Pode-se dizer, como último exemplo, o caso da memória sobreposta à algo que
seria uma identidade negativa de um grupo. Salientando o caso dos soldados
alsacianos incorporados ao exército alemão à força. Após a tomada da região da
Alsácia pela Alemanha, o recrutamento obrigatório fora imposto e muitos soldados do
antigo exército local foram obrigados a integrar-se ao exército alemão, o que gerou
revoltas, atos de resistência e deserção. Após o período de guerra, num campo
nacional e continental de grau de contribuição destes para com o partido nazista,
adotou-se uma postura de negação a um passado de vergonha, sendo adotada a
postura posterior de militância e luta pelo reconhecimento de um perfil não
participativo, contribuinte, mas corseado e obrigado a integrar uma memória da qual
não faziam parte, e tampouco gostariam de o fazer. Pelos mesmos e suas famílias,
reivindicou-se um reconhecimento de seu sofrimento e falta de opções em meio ao
caos, em detrimento com os seus atos e participações no lado inimigo. Fala-se, então,
de uma tentativa de reconstrução de memória que não parte de um lugar de silêncio
ou retomada prática, mas sim de uma desassociação a uma memória grupal tida como
coletiva (pelo partido Nazista) que não se funde com a memória grupal das tropas
alsacianas.
Dos três exemplos, identifica-se os perfis do proibido, do indizível e do
vergonhoso, respectivamente, aos diferentes processos de retomada da memória
coletiva e individual. É de extrema importância salientar que para todos os casos, os
lugares de silêncio, dos não-ditos, entre a memória grupal, dos marginalizados, e do
coletivo nacional são lugares problemáticos, mas entendíveis a partir de uma
perspectiva de traumatismo e manutenção da vida, bem como do diálogo entre o
vivido e o vívido.
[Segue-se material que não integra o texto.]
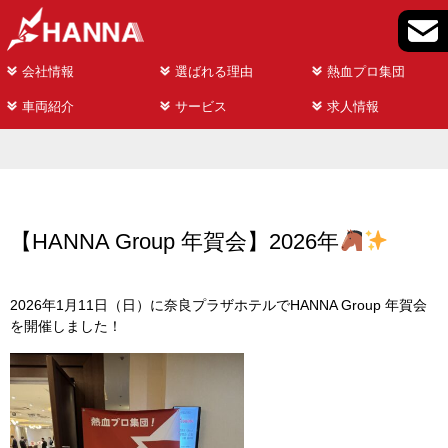
会社情報
選ばれる理由
熱血プロ集団
車両紹介
サービス
求人情報
【HANNA Group 年賀会】2026年
2026年1月11日（日）に奈良プラザホテルでHANNA Group 年賀会
を開催しました！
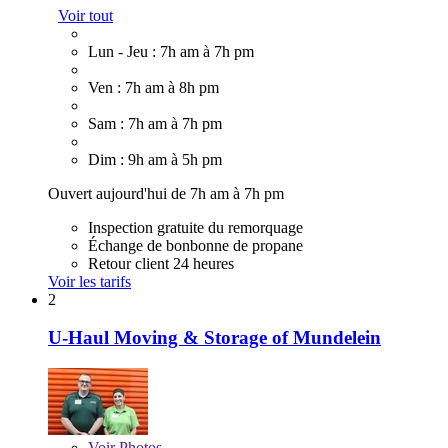
Voir tout
Lun - Jeu : 7h am à 7h pm
Ven : 7h am à 8h pm
Sam : 7h am à 7h pm
Dim : 9h am à 5h pm
Ouvert aujourd'hui de 7h am à 7h pm
Inspection gratuite du remorquage
Échange de bonbonne de propane
Retour client 24 heures
Voir les tarifs
2
U-Haul Moving & Storage of Mundelein
Voir
Photos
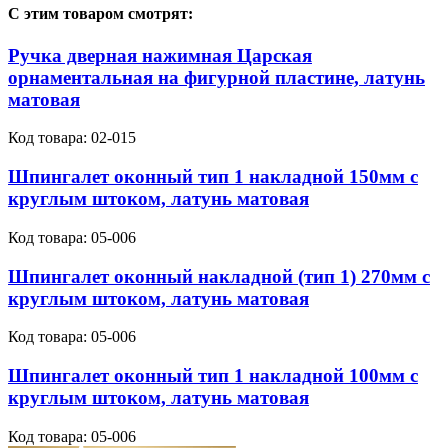
С этим товаром смотрят:
Ручка дверная нажимная Царская
орнаментальная на фигурной пластине, латунь
матовая
Код товара:
02-015
Шпингалет оконный тип 1 накладной 150мм с
круглым штоком, латунь матовая
Код товара:
05-006
Шпингалет оконный накладной (тип 1) 270мм с
круглым штоком, латунь матовая
Код товара:
05-006
Шпингалет оконный тип 1 накладной 100мм с
круглым штоком, латунь матовая
Код товара:
05-006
Demonstra, pois, os lugares atribuídos pelos Estados às memórias
minoritárias, e como ele se põe a preservar essa polarização nítida de lugares de
memória, num processo de apagamento e modificação de lembranças que, por muitas
vezes, gera ou aliterações, ou vícios de relato. Porém, são neles que os indivíduos dos
mais variados grupos conseguiram preservar sua identidade coletiva positiva, aquela
que não tange ao sofrido, mas ao presente em contraponto com o que era e como se
modificou até a atualidade.
O passado, então, assume esse lugar peculiar e denso de revivência e
esquecimento, de retomada e retirada, de acordo com o seu respaldo para cada grupo
ou indivíduo, numa relação sempre íntima do presente. Não ocorre, na maioria dos
casos, uma dissociação da realidade vivenciada atual, uma vez que o modo como é
lidado o processo de rememoração interfere no modo como os coletivos e seus
integrantes regem seu modus operandis social. Ao mesmo tempo que há uma
aderência ao processo de relembrança, de conto de uma realidade de dor, resistência
e sobrevivência, há uma supressão, falta de palavras, para a crueldade passada, e a
negação de seu repasse para um presente minimamente confortável, e um futuro em
que se almeja o total desvinculo com o tempo sofrido. Claro, há crítica estes processos
de esquecimento ou silenciamento, visto se entender importante o conhecimento do
que se houve e dos sentimentos causados e resguardados pelo tempo, para o
entendimento da própria realidade e afastamento de repetições, mas se entende, de
toda forma, o nível de confidencialidade, numa ordem de preservação e construção de
uma face positiva para a identidade individual e grupal sociais.